Politicians like the laws since they make consumers happy, but the DMA and the Securities Industry Association oppose the laws since they add to telemarketers burden and somewhat duplicate the effect of federal telemarketing rules.
Under those rules, a person contacted by a company can request to be put on that companys no-call list and can voluntarily participate in the Telephone Preference Service, a national no-call list maintained by the DMA.
[The proposed laws are] a very serious concern, says Daniel Barry, SIA vice president and counsel, state government affairs. The no-call issue was something that appeared in a lot of states four or five years ago, and now it has heated up again.
Barry says the laws limit brokers marketing ability.
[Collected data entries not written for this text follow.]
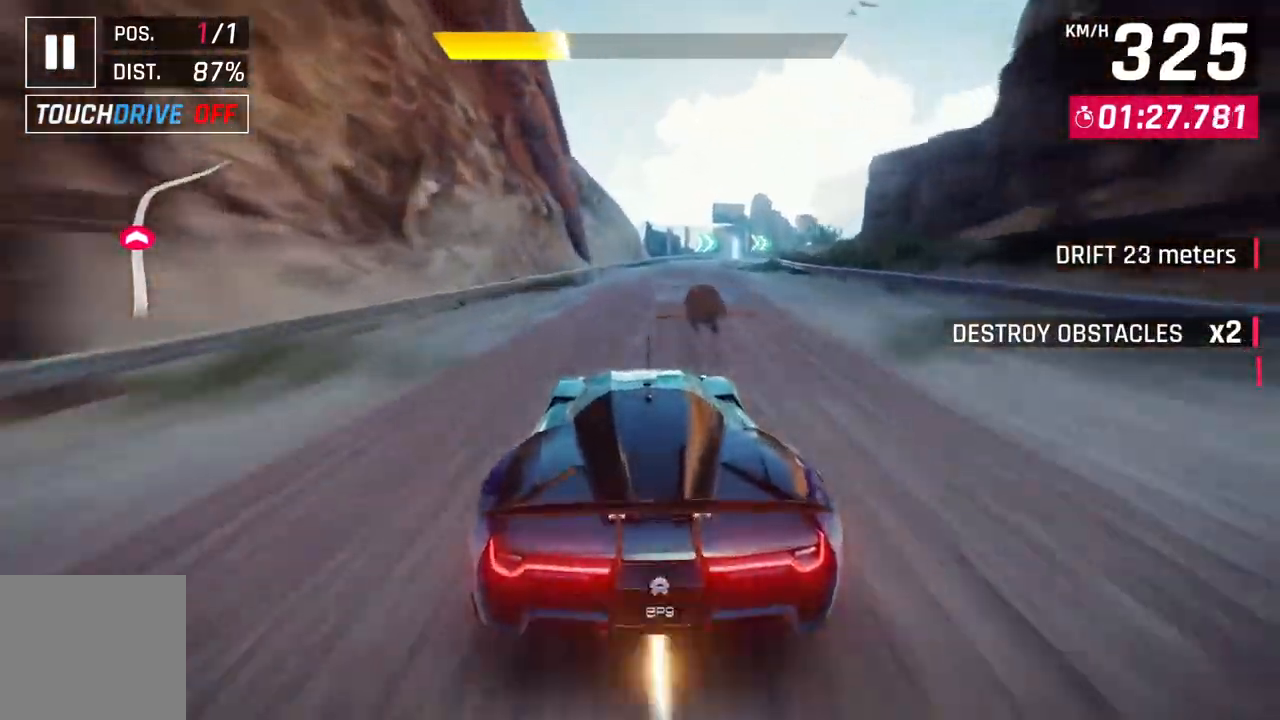
{"buttons": [], "left_stick": "up-right", "right_stick": "center", "events": [[133, "A", "up"]]}
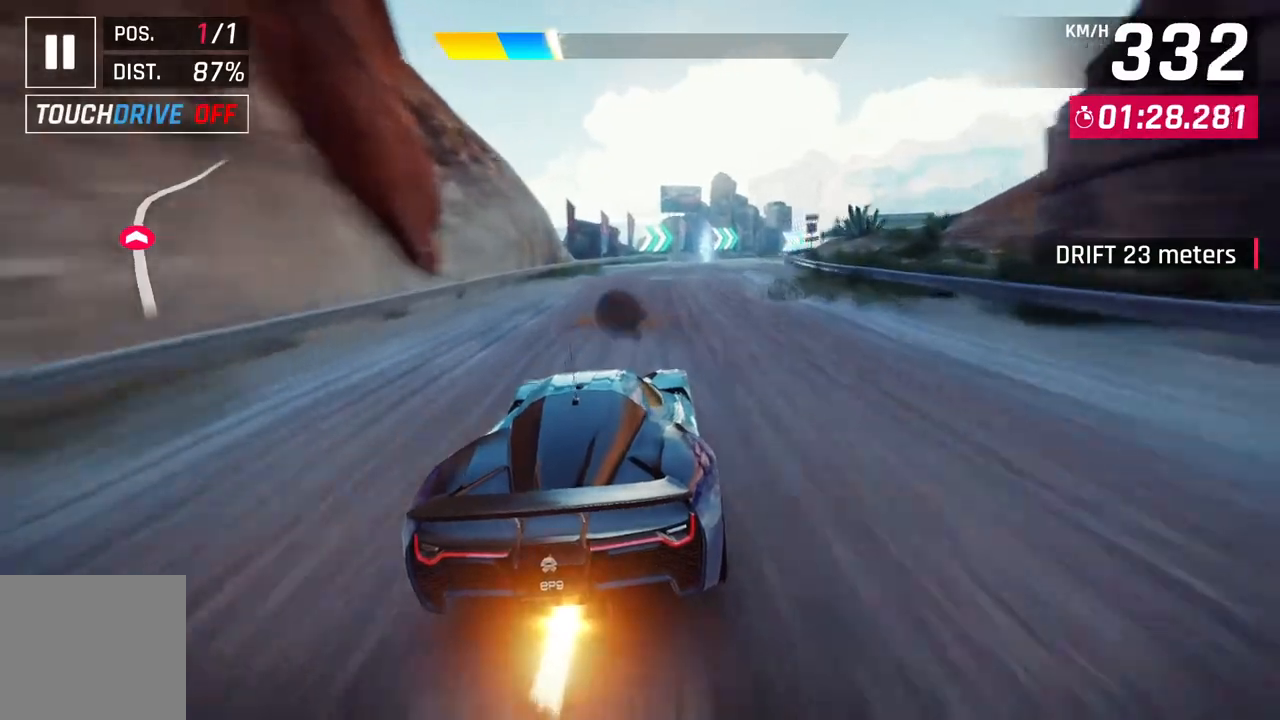
{"buttons": ["A"], "left_stick": "up-right", "right_stick": "center", "events": [[483, "A", "down"]]}
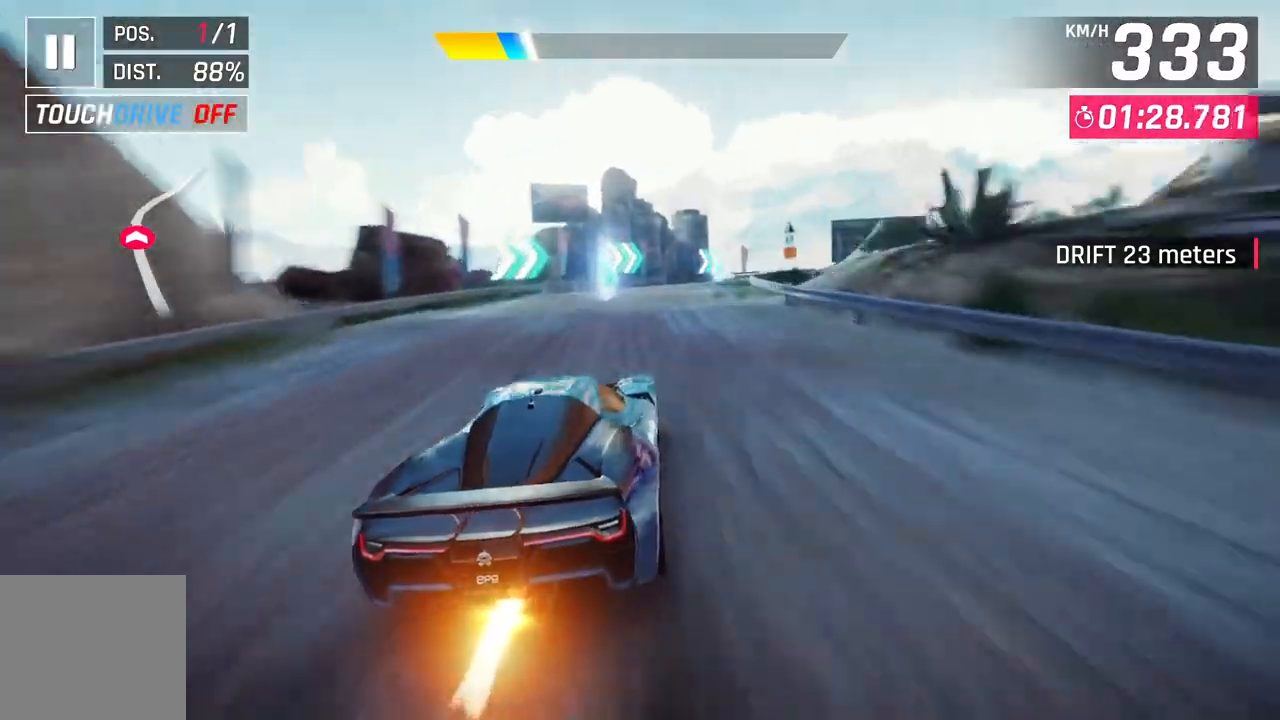
{"buttons": [], "left_stick": "right", "right_stick": "center", "events": [[150, "left_stick", "right"], [217, "A", "up"]]}
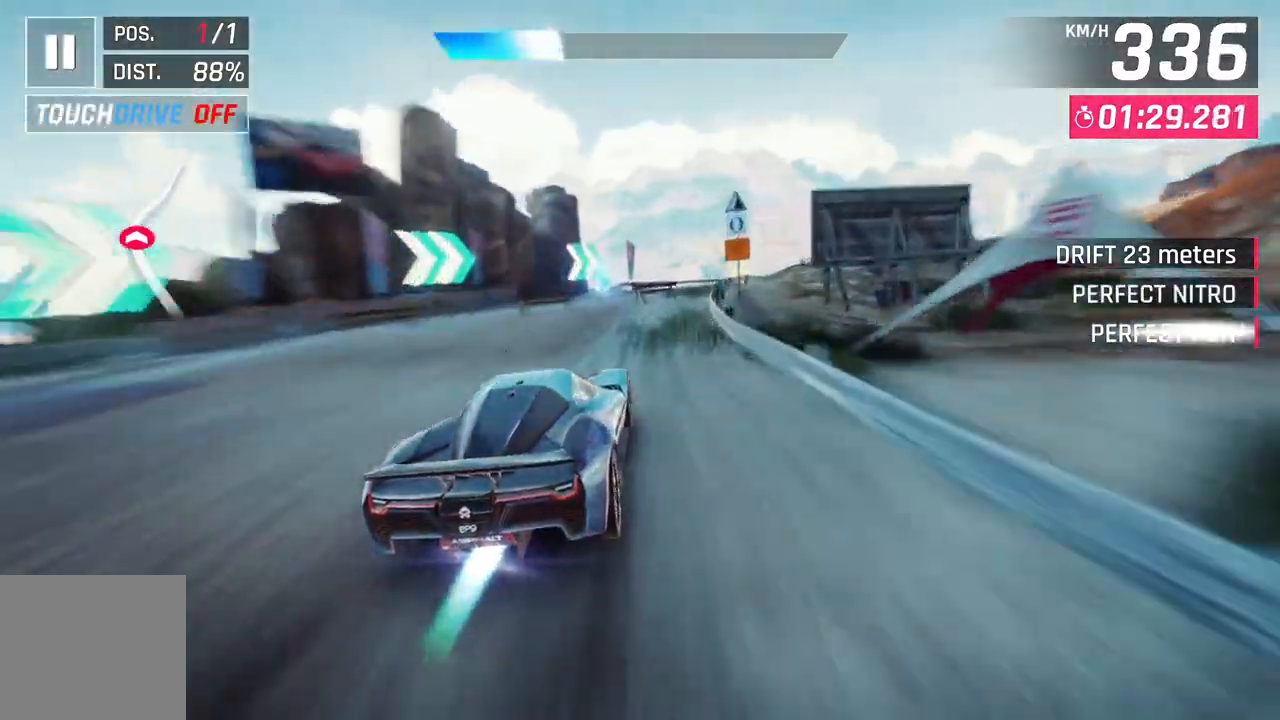
{"buttons": [], "left_stick": "right", "right_stick": "center", "events": []}
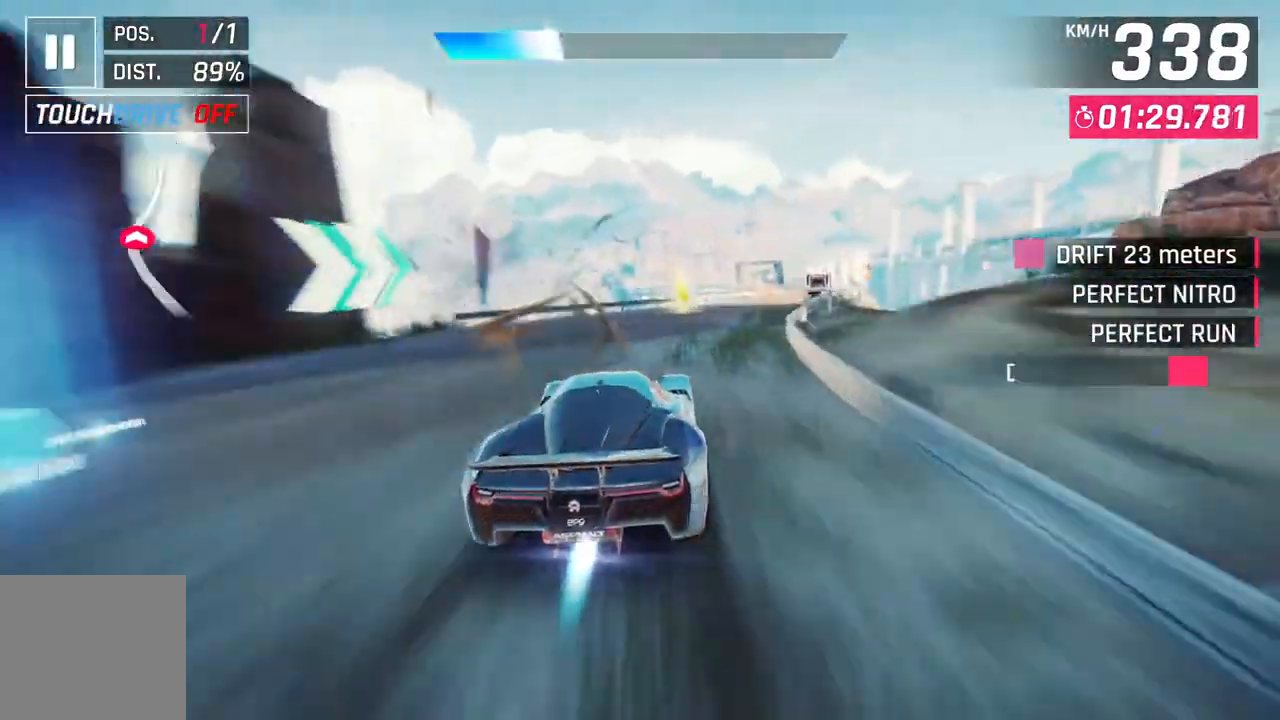
{"buttons": [], "left_stick": "up-right", "right_stick": "center", "events": [[167, "L2", "down"], [167, "left_stick", "center"], [250, "A", "down"], [267, "L2", "up"], [367, "left_stick", "up-right"], [483, "A", "up"]]}
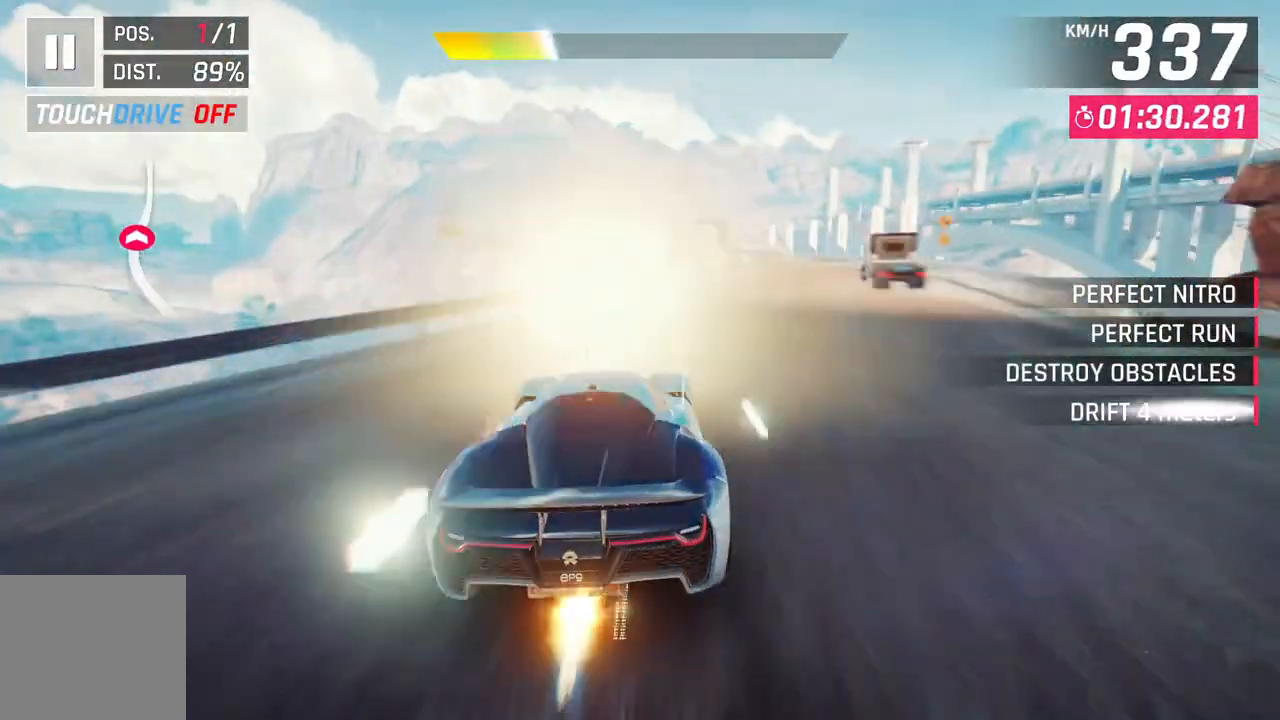
{"buttons": ["L2"], "left_stick": "center", "right_stick": "center", "events": [[483, "left_stick", "center"], [500, "L2", "down"]]}
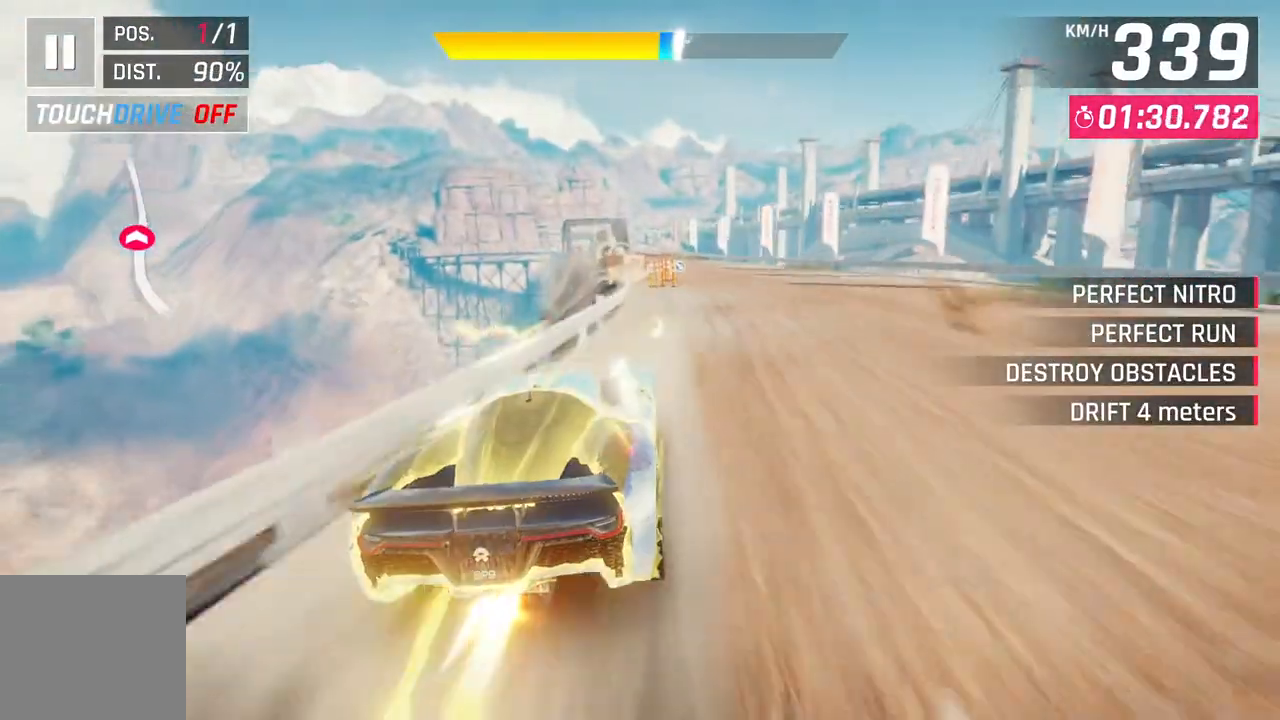
{"buttons": [], "left_stick": "center", "right_stick": "center", "events": [[467, "L2", "up"]]}
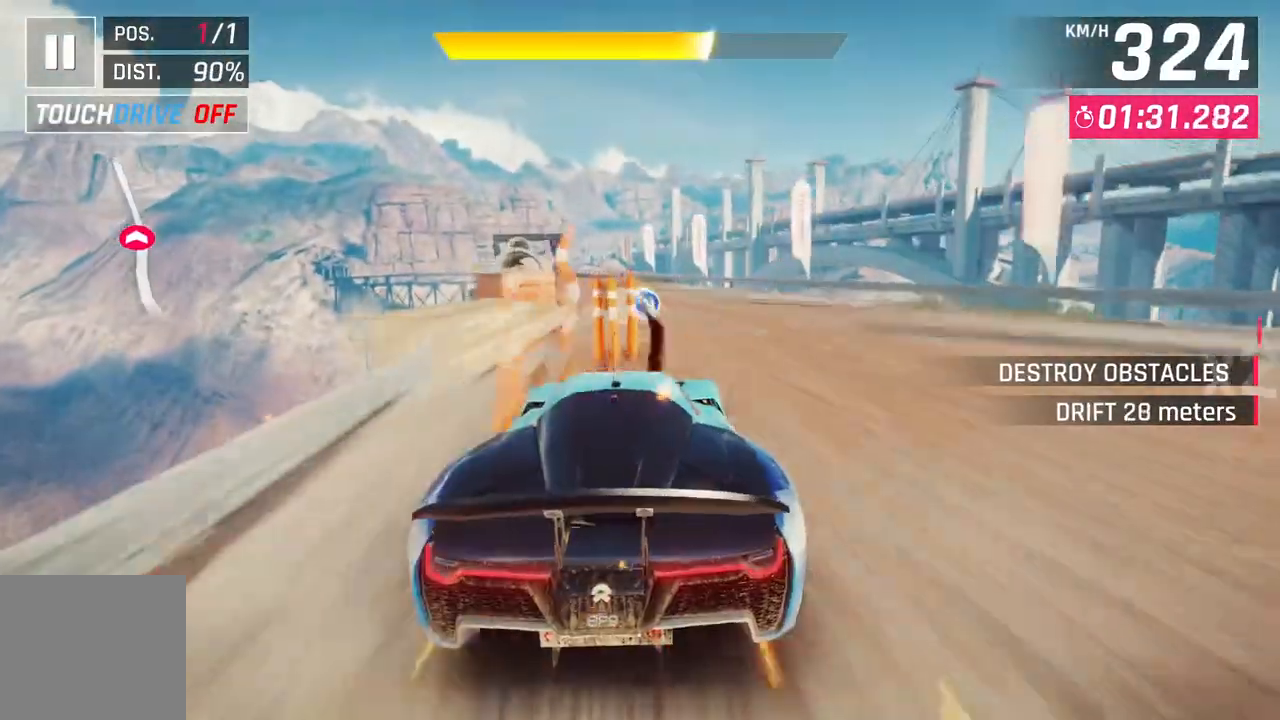
{"buttons": [], "left_stick": "up-left", "right_stick": "center", "events": [[183, "left_stick", "up-left"]]}
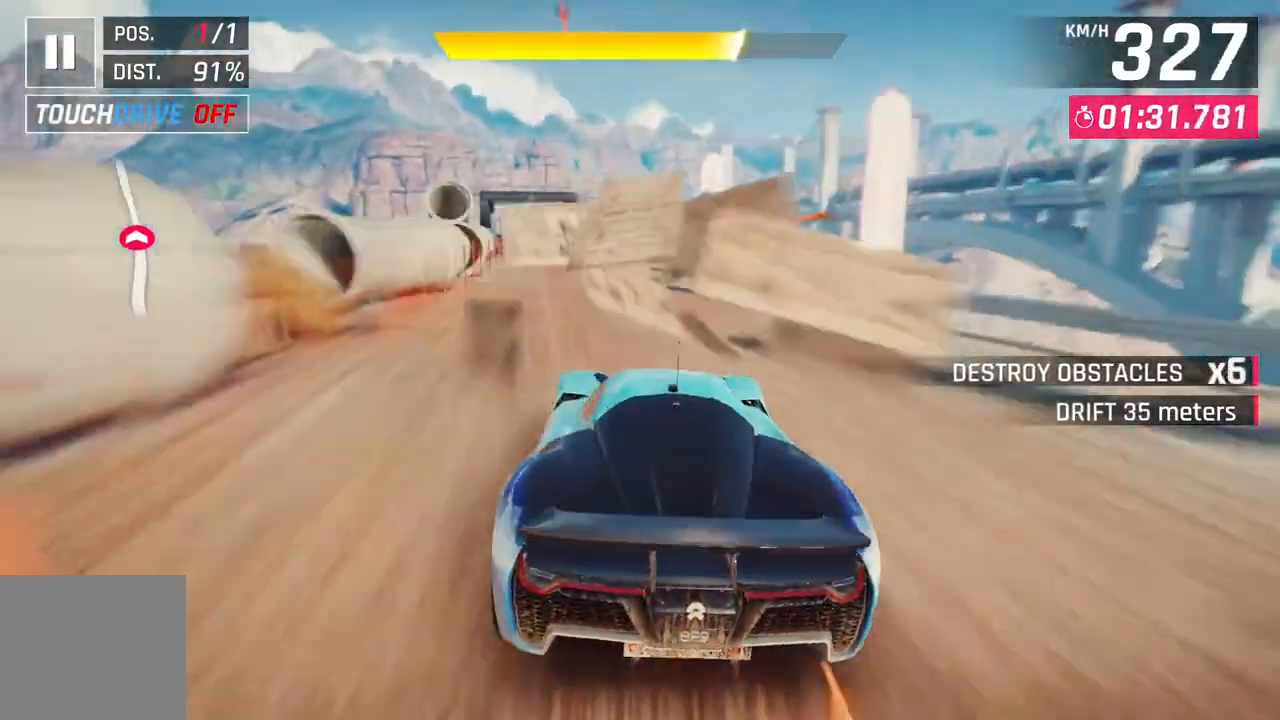
{"buttons": ["L2"], "left_stick": "center", "right_stick": "center", "events": [[250, "left_stick", "center"], [267, "L2", "down"]]}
He adds that the need for such laws is questionable, since consumers are increasingly using technology, such as caller identification and call blocking, to achieve the same effect. The SIA is actively lobbying against the bills.
An A.G. Edwards broker in Georgia says he hasnt felt the impact of the new law. He thinks the law was passed to stem calls from mortgage banking, credit card and phone companies, not securities firms. We rarely get a request from someone to be put on our no-call list, he says.
Under the four existing state laws, the onus is on the telemarketer to obtain the no-call lists and honor the requests of call-averse consumers. In Georgia, violators face a $2,000 fine for each call to someone on the list. However, Georgias law also includes a safe harbor provision that enables firms to defend against fines if they can show they have a no-call system in place.
Floridas law does not have such a provision and its fines are $10,000 for each call placed to a person on the state no-call list. Although he did not have specific figures, Barry says securities firms have been prosecuted in Florida.
The application and enforcement rules in the proposed no-call laws vary by state. These laws are something that brokers should be aware of and take care to comply with their companies procedures, Barry says.